At first glance, the New York State Theatre Institute's version of You're a Good Man, Charlie Brown doesn't seem like a typical play.

There's no central story line. Characters are essentially acting out strips from the beloved Peanuts comic strip, instead of following a plot with a clear beginning, climax and end.

But "You're a Good Man, Charlie Brown" packs more into those vignettes than it might appear at first glance, several of the people involved with the show say.

"It's very cleverly put together," director Robert Whiteman said. "It gives each character an arc."

Take Charlie Brown. At the outset, the character is "a misfit, an outsider," said Brian Sheldon, who plays the title character. But by show's end, Charlie Brown is warmly accepted by the rest of the gang.

"He comes full circle," Sheldon said.

Julia Franklin, who plays Lucy VanPelt, sees her character undergo a transformation, too " although in Lucy's case, it's a little more humbling.

"Lucy learns about herself a lot," Franklin said. "She learns she has some flaws."

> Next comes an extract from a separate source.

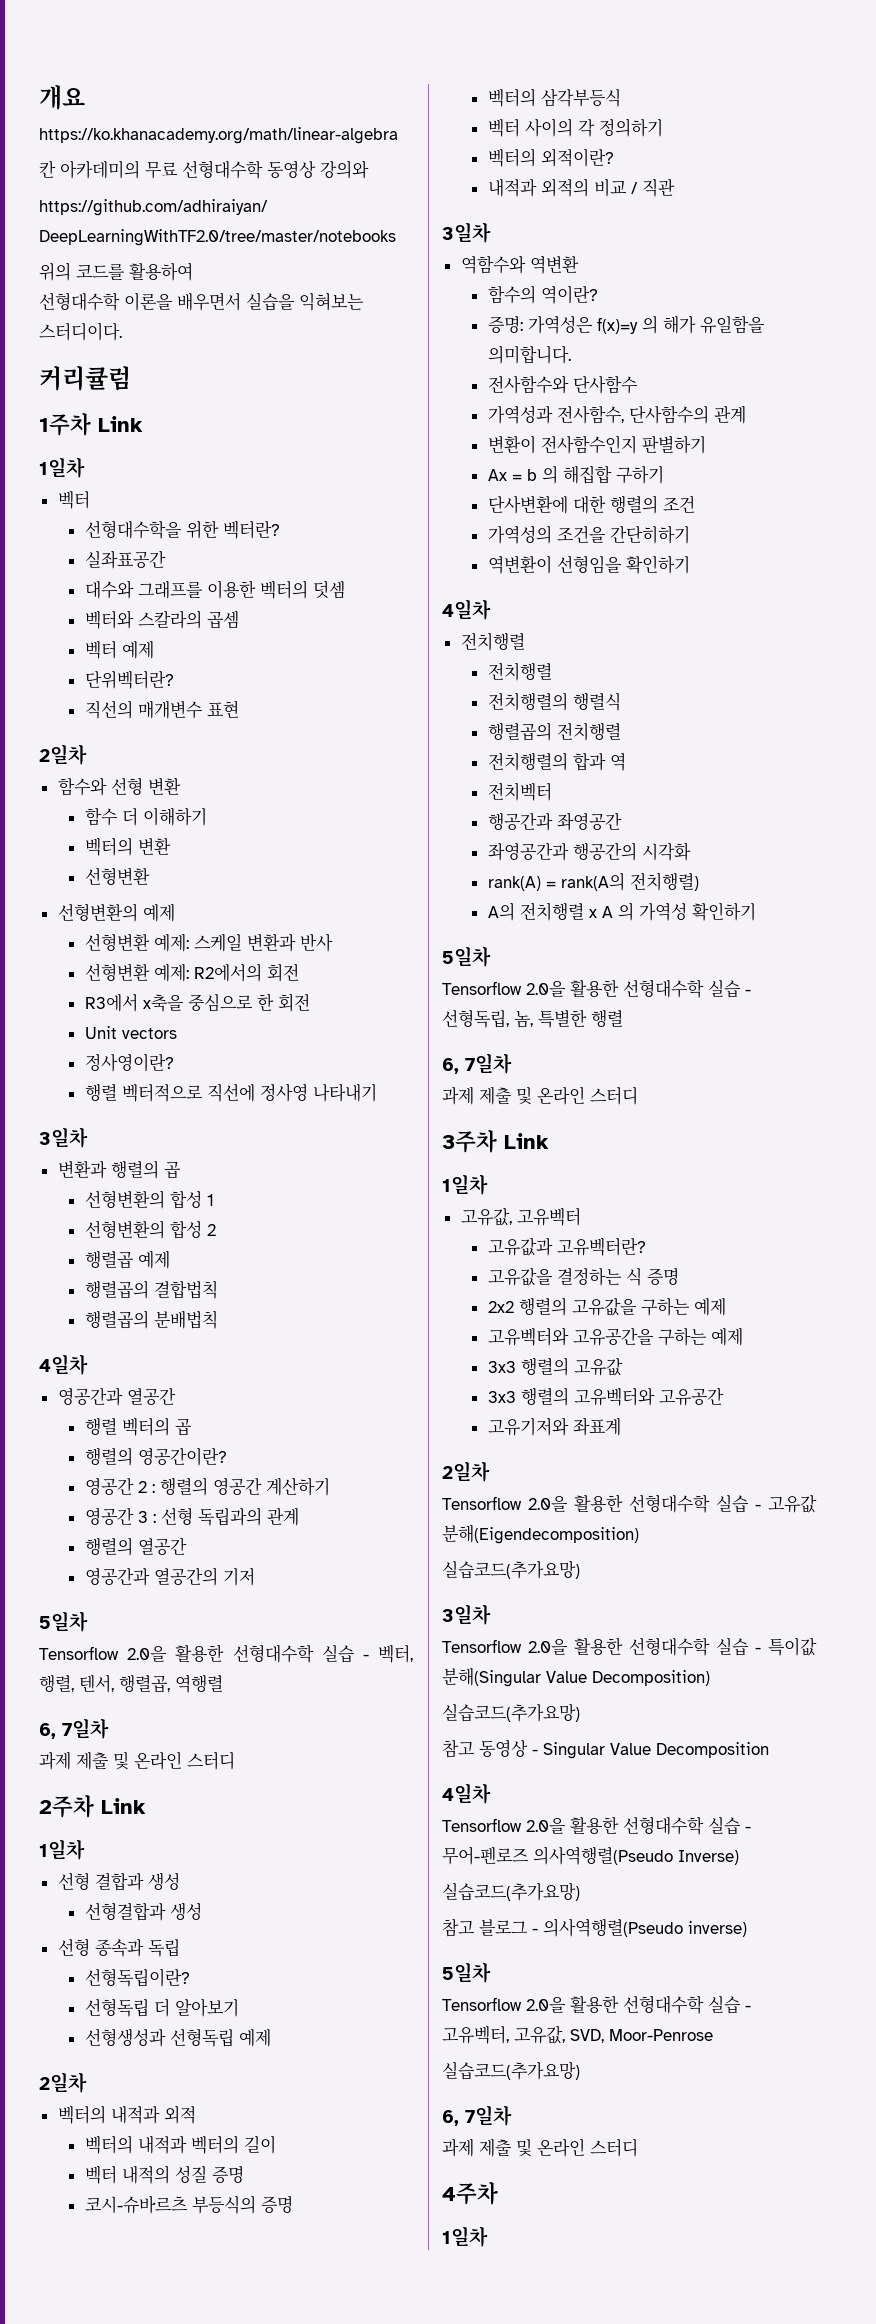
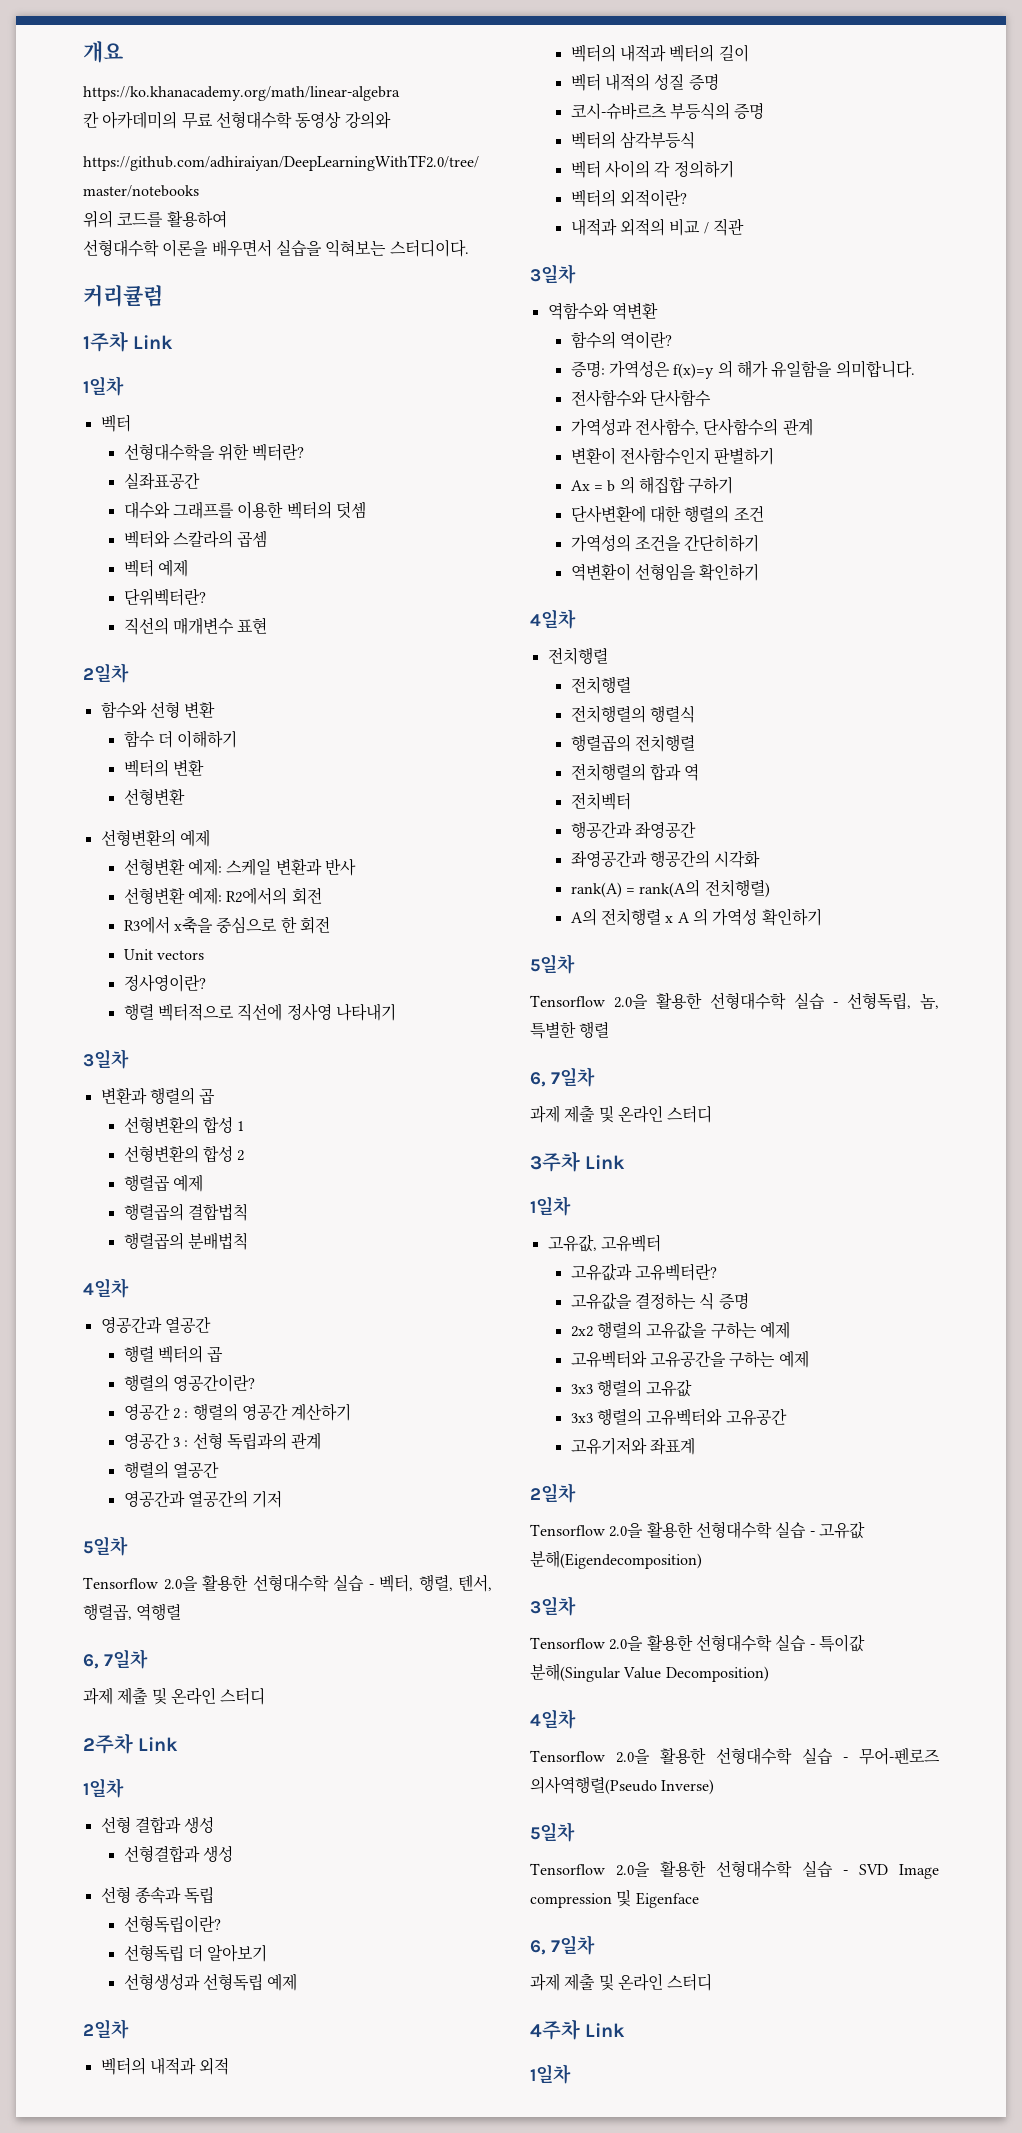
[442,1560,580,1579] // 실습코드(추가요망) -> (702, 1559) none
[442,1703,580,1722] [442,1739,769,1759] // 실습코드(추가요망) // 참고 동영상 - Singular Value Decomposition -> (769, 1674) none
[442,1882,580,1901] [442,1918,747,1937] [442,1962,491,1983] [442,1995,751,2014] [442,2025,713,2044] [442,2061,580,2080] // 실습코드(추가요망) // 참고 블로그 - 의사역행렬(Pseudo inverse) // 5일차 // Tensorflow 2.0을 활용한 선형대수학 실습 - 고유벡터, 고유값, SVD, Moor-Penrose // 실습코드(추가요망) -> [530,1822,575,1842] [530,1860,939,1879] [530,1889,699,1908] // 5일차 // Tensorflow 2.0을 활용한 선형대수학 실습 - SVD Image compression 및 Eigenface
(498, 2193) none -> [585,2023,626,2037] Link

Whiteman believes the depth of a story is a testament to Peanuts creator Charles Schulz, whose strips were about a lot more than cute kids and sassy dogs. Whiteman calls himself a "huge fan" of the Peanuts, and he's been intent on making sure the young cast members of "You're a Good Man, Charlie Brown" have an idea of just how much Schulz poured into the strip.

To that end, Whiteman looked for strips that captured the essence of each character. He assembled them into "research packets" that he handed out to the actors. He encouraged them to bring their own persona to the role, but "when in doubt, we would refer to the original," he said.

Or, as Sheldon described it, "It's got a lot of Brian in there, and then I put of lot of Charlie Brown in."